Electronic design automation data ▸

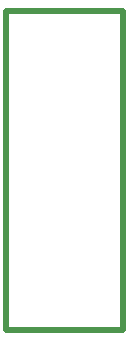
<source format=gbr>
G04 #@! TF.FileFunction,Profile,NP*
%FSLAX46Y46*%
G04 Gerber Fmt 4.6, Leading zero omitted, Abs format (unit mm)*
G04 Created by KiCad (PCBNEW 4.0.4+e1-6308~48~ubuntu16.04.1-stable) date Tue Oct 25 19:37:50 2016*
%MOMM*%
%LPD*%
G01*
G04 APERTURE LIST*
%ADD10C,0.100000*%
%ADD11C,0.500000*%
G04 APERTURE END LIST*
D10*
D11*
X133599000Y-111398000D02*
X133599000Y-84398000D01*
X143499000Y-111398000D02*
X133599000Y-111398000D01*
X143499000Y-84398000D02*
X143499000Y-111398000D01*
X133599000Y-84398000D02*
X143499000Y-84398000D01*
M02*

</source>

What is needed ▸
Once you have read the records above, say how many of their lines contain the word "APERTURE", giving only that figure.

Response to this task ▸
2